Lumpsum Calculator
Calculate the future value of a one-time lump sum investment using compound growth. Enter your investment amount, expected annual return, and time horizon to see how your money grows.
Educational Purpose Only: Results are illustrative estimates and not financial advice.
How it works
A lump sum investment means putting a single large amount into an investment vehicle — a mutual fund, fixed deposit, or stock — all at once, rather than spreading it out over time. The future value is calculated using the compound interest formula: A = P × (1 + r/100)^n, where P is the principal, r is the annual return rate, and n is the number of years.

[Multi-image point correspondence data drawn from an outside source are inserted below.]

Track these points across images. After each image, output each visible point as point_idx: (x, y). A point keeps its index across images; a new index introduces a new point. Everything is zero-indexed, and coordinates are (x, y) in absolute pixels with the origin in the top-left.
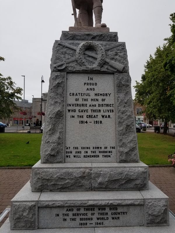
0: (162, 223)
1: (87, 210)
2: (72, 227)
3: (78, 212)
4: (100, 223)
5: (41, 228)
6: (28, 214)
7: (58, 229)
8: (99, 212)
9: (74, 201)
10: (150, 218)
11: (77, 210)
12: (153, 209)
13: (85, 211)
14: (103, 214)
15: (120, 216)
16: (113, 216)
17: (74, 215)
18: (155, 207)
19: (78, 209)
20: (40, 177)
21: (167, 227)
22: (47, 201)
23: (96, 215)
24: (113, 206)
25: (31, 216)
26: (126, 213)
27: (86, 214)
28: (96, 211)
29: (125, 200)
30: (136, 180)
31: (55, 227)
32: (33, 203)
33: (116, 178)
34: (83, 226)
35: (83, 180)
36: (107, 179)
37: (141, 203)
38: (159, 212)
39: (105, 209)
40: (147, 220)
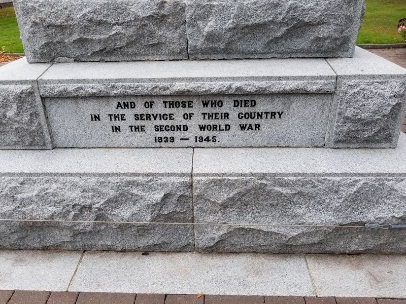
0: (379, 141)
1: (172, 105)
2: (136, 145)
3: (149, 111)
4: (208, 137)
5: (61, 146)
6: (17, 114)
7: (102, 150)
8: (205, 112)
9: (133, 80)
10: (345, 128)
11: (145, 106)
12: (361, 104)
13: (166, 107)
14: (216, 116)
15: (262, 122)
16: (244, 122)
17: (138, 117)
18: (368, 98)
19: (146, 102)
20: (38, 21)
21: (390, 150)
22: (60, 82)
23: (198, 120)
24: (243, 95)
25: (26, 118)
26: (280, 115)
27: (171, 116)
28: (197, 109)
29: (279, 78)
30: (319, 24)
31: (94, 146)
32: (25, 87)
33: (258, 21)
34: (163, 144)
35: (159, 28)
36: (230, 22)
37: (326, 88)
38: (375, 112)
39: (220, 104)
40: (336, 133)
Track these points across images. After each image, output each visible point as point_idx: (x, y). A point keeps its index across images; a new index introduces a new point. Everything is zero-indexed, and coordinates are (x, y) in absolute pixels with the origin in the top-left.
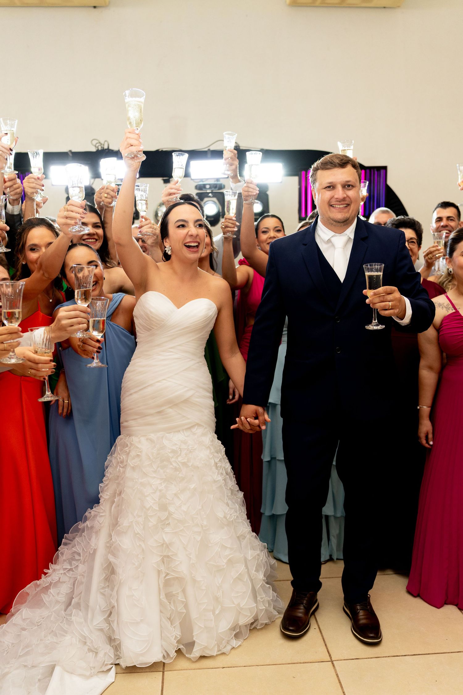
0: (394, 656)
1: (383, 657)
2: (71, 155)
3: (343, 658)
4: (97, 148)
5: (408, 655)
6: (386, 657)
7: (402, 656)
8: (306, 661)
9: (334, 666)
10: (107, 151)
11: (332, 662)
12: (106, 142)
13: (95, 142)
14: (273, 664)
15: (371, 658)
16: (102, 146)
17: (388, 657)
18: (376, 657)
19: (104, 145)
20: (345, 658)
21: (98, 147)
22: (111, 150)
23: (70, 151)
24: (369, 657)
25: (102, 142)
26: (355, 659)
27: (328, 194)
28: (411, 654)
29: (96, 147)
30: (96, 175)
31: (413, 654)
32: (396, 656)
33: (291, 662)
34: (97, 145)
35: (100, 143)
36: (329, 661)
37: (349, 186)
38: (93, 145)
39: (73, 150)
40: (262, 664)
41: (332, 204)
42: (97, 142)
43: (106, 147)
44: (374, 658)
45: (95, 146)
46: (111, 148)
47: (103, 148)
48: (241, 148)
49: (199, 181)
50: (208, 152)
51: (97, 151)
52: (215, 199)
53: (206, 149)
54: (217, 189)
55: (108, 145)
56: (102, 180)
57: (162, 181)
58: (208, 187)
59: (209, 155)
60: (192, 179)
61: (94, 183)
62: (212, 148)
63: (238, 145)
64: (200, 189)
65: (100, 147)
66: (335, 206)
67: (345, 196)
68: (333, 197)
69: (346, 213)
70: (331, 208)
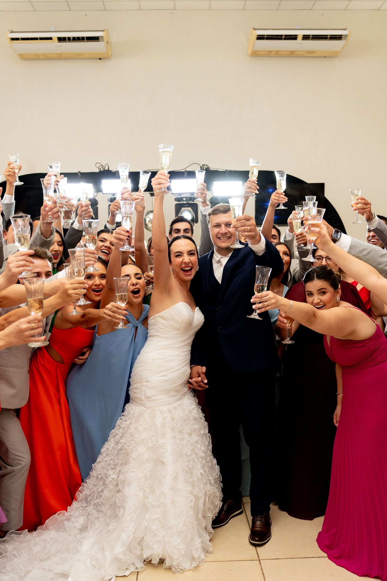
0: (305, 558)
1: (297, 558)
2: (80, 175)
3: (268, 558)
4: (100, 170)
5: (315, 557)
6: (299, 558)
7: (310, 558)
8: (241, 560)
9: (260, 563)
10: (108, 172)
11: (259, 560)
12: (107, 165)
13: (98, 165)
14: (217, 561)
15: (288, 559)
16: (104, 168)
17: (300, 558)
18: (291, 558)
19: (105, 167)
20: (269, 558)
21: (100, 169)
22: (111, 171)
23: (79, 172)
24: (286, 558)
25: (104, 165)
26: (276, 559)
27: (216, 230)
28: (317, 556)
29: (99, 169)
30: (98, 190)
31: (318, 557)
32: (306, 558)
33: (230, 560)
34: (100, 168)
35: (102, 166)
36: (257, 560)
39: (81, 172)
40: (209, 561)
41: (219, 237)
42: (101, 165)
43: (107, 169)
44: (290, 558)
45: (98, 168)
46: (110, 169)
47: (105, 169)
48: (211, 169)
49: (178, 194)
50: (185, 173)
51: (100, 171)
52: (190, 209)
53: (184, 171)
54: (192, 201)
55: (109, 167)
56: (103, 194)
57: (149, 195)
58: (184, 199)
59: (186, 175)
60: (172, 193)
61: (97, 196)
62: (188, 169)
63: (209, 167)
64: (179, 201)
65: (102, 170)
66: (221, 238)
67: (227, 231)
68: (219, 233)
69: (228, 243)
70: (218, 239)
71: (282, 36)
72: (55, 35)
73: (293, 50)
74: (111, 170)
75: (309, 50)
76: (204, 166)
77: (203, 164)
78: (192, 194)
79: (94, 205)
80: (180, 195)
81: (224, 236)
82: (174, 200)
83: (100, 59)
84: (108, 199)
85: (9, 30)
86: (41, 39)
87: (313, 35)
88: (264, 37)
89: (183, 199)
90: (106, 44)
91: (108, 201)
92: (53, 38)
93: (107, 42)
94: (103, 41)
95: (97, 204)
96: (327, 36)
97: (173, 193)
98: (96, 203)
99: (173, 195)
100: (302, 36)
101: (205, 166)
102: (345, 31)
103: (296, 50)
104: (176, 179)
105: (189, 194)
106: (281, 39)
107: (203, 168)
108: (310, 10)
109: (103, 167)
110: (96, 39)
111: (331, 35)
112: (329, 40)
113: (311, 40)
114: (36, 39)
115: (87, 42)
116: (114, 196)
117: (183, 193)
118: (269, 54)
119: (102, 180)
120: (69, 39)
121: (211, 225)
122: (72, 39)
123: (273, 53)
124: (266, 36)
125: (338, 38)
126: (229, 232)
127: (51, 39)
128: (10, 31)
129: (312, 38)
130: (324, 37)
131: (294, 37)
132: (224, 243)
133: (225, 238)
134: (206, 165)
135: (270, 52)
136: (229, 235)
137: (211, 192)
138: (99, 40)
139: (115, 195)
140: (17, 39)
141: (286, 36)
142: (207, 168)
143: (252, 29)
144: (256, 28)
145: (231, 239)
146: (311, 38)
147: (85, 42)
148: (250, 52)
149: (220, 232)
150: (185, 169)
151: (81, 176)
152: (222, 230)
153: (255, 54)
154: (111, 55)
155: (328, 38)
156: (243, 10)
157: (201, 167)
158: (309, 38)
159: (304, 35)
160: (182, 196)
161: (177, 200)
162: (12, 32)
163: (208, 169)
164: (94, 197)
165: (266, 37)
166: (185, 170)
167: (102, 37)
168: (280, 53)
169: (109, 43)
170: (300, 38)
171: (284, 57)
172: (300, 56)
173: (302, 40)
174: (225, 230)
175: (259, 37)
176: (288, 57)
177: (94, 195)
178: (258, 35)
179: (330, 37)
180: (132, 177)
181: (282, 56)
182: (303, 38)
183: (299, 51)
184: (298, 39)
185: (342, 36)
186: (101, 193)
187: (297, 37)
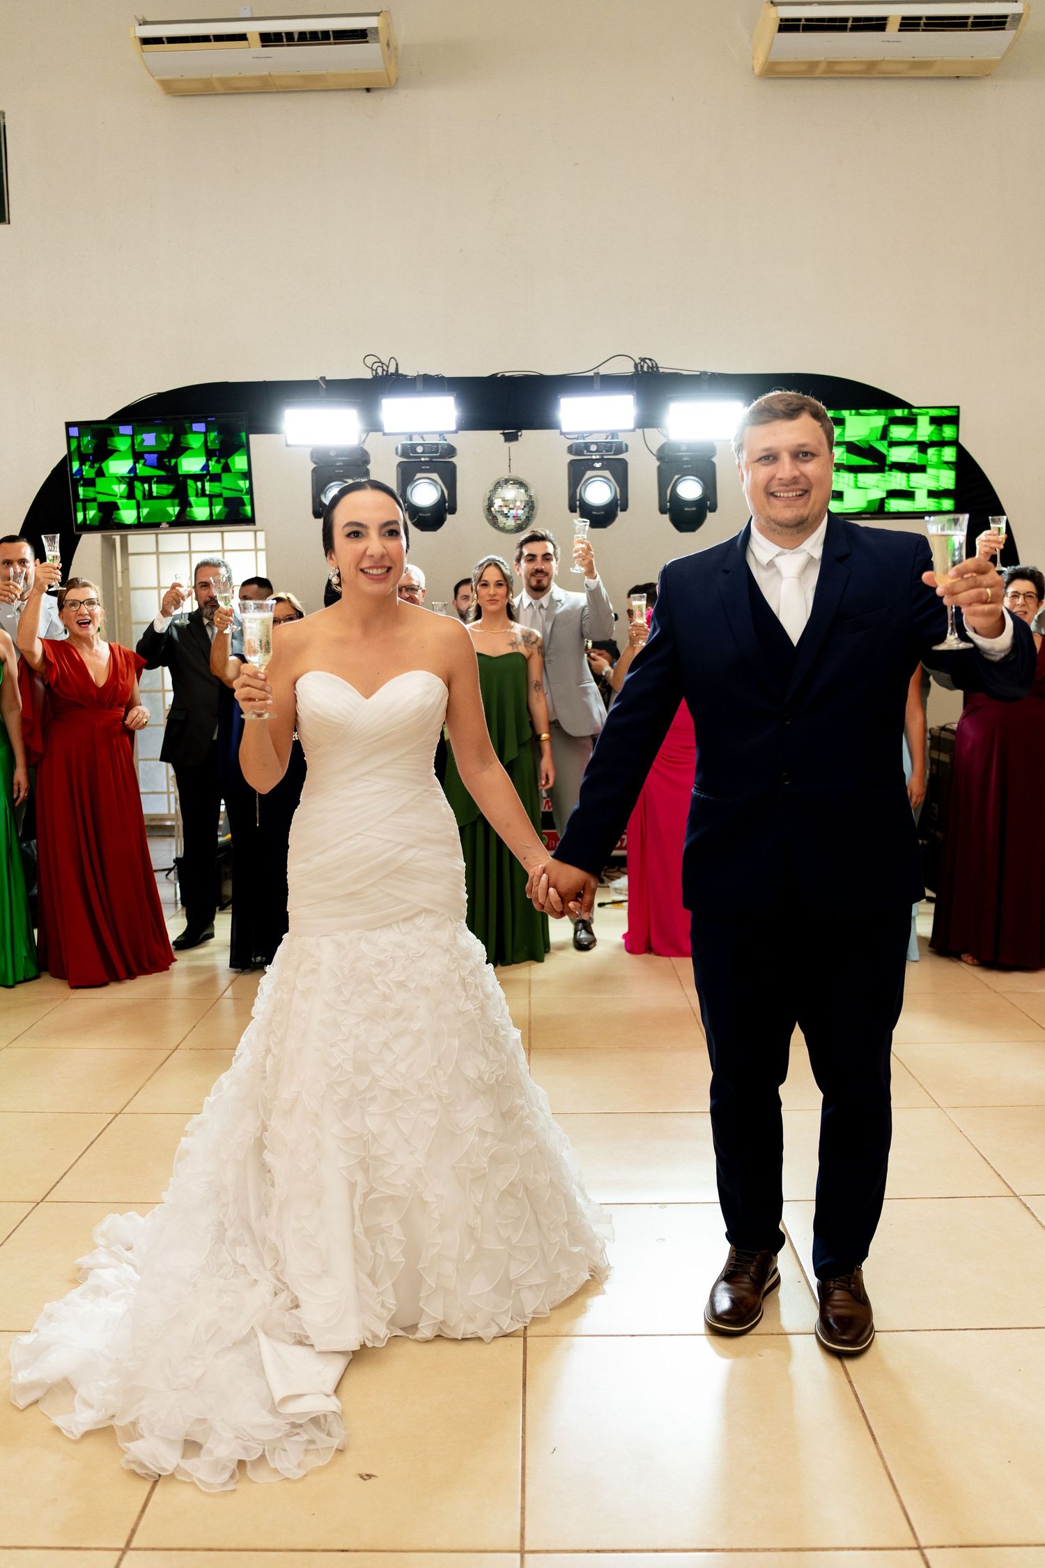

Lump sum investing works best when you have a windfall — a bonus, inheritance, or maturity proceeds — that you want to put to work immediately. Over long periods, even modest returns compound into substantial wealth. For example, ₹1,00,000 invested at 12% per annum for 20 years grows to over ₹9.6 lakhs without any additional contributions.
Lumpsum vs SIP
While a lump sum puts all your capital to work immediately — maximising potential gains in a rising market — it also exposes you to the risk of investing at a market peak. A Systematic Investment Plan (SIP) spreads your investment over time, averaging out the purchase price. If you have a large sum available and a long investment horizon, a lump sum in an equity mutual fund can be highly rewarding. If you are unsure about market timing, consider splitting the amount into a lump sum plus a SIP over 6–12 months.
This calculator is for educational and illustrative purposes only. Mutual fund investments are subject to market risks. Past performance does not guarantee future returns. Please read all scheme-related documents carefully before investing.